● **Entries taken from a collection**
"""
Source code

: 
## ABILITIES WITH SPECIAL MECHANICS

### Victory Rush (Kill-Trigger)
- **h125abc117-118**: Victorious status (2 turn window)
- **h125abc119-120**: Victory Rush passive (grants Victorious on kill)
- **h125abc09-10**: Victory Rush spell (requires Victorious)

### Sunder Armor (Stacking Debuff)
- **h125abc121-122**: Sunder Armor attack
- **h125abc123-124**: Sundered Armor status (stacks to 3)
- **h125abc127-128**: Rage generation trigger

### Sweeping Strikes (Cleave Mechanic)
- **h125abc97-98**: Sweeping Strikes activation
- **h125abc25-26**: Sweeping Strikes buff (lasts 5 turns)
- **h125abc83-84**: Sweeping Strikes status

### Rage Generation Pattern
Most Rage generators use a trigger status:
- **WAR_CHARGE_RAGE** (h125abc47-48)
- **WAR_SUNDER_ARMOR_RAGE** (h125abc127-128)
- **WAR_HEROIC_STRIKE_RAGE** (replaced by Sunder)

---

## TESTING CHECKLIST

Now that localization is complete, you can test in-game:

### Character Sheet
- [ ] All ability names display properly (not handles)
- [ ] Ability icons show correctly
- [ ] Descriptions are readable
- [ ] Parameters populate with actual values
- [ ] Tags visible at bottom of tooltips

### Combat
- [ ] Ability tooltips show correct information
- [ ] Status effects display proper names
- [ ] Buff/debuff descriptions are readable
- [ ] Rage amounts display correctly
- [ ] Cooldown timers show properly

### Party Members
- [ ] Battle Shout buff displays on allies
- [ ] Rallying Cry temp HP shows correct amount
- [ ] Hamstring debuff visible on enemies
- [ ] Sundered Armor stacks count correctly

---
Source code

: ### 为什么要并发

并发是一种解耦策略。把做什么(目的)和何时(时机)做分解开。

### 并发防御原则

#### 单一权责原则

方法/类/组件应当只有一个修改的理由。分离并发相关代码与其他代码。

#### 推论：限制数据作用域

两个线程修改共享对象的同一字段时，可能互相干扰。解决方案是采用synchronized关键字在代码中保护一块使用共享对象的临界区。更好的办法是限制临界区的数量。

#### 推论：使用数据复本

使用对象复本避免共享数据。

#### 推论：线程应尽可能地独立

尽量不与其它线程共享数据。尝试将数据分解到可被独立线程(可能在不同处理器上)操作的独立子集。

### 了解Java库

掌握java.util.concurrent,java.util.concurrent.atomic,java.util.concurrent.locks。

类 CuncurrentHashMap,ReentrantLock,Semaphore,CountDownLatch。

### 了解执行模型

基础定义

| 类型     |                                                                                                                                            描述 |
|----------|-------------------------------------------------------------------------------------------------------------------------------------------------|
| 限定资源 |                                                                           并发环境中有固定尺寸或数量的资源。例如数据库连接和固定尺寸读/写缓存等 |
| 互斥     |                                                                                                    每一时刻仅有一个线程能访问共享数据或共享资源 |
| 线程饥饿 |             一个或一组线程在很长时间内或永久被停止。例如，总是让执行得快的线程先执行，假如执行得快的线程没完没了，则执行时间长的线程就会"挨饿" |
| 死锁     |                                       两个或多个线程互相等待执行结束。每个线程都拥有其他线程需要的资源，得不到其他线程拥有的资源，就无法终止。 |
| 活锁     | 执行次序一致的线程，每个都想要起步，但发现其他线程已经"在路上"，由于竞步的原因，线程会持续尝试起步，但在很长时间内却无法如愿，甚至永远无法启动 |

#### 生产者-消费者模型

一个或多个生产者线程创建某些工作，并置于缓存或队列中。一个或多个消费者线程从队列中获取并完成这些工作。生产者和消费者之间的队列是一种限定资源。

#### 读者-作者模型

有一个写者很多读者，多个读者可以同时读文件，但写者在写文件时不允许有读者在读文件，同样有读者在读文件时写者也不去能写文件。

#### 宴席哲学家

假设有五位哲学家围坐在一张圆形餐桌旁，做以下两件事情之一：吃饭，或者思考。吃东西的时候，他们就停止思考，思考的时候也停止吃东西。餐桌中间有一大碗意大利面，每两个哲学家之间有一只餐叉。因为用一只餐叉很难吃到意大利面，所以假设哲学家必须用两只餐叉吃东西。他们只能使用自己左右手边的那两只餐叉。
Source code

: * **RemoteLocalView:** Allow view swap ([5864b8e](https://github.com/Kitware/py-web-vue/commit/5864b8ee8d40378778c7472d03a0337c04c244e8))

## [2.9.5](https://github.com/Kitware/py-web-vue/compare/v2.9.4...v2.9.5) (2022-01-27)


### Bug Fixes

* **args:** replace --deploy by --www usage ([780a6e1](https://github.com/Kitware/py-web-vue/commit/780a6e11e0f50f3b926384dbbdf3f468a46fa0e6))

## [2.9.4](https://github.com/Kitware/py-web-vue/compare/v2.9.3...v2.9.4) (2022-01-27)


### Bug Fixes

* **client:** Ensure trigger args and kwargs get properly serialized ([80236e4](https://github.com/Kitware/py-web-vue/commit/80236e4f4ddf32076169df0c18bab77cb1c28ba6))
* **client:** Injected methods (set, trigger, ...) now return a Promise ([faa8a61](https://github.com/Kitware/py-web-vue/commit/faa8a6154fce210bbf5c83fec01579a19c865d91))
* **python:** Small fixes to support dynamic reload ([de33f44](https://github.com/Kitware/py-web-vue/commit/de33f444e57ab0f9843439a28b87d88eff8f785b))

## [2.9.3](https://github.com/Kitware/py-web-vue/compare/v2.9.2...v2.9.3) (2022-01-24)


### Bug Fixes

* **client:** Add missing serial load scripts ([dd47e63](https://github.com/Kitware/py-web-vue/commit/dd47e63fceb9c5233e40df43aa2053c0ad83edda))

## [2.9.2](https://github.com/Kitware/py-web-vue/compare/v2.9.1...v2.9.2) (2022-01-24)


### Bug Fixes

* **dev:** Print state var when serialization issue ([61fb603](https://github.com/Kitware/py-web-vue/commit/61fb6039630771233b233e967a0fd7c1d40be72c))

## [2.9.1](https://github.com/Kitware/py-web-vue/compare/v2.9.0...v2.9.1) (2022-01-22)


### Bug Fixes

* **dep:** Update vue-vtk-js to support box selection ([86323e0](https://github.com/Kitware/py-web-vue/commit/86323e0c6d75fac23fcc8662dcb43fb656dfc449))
"""
● **Task directions**
Which lines of the records above contain the word "Strikes"? Show each of them.

● **Output for this task**
### Sweeping Strikes (Cleave Mechanic)
- **h125abc97-98**: Sweeping Strikes activation
- **h125abc25-26**: Sweeping Strikes buff (lasts 5 turns)
- **h125abc83-84**: Sweeping Strikes status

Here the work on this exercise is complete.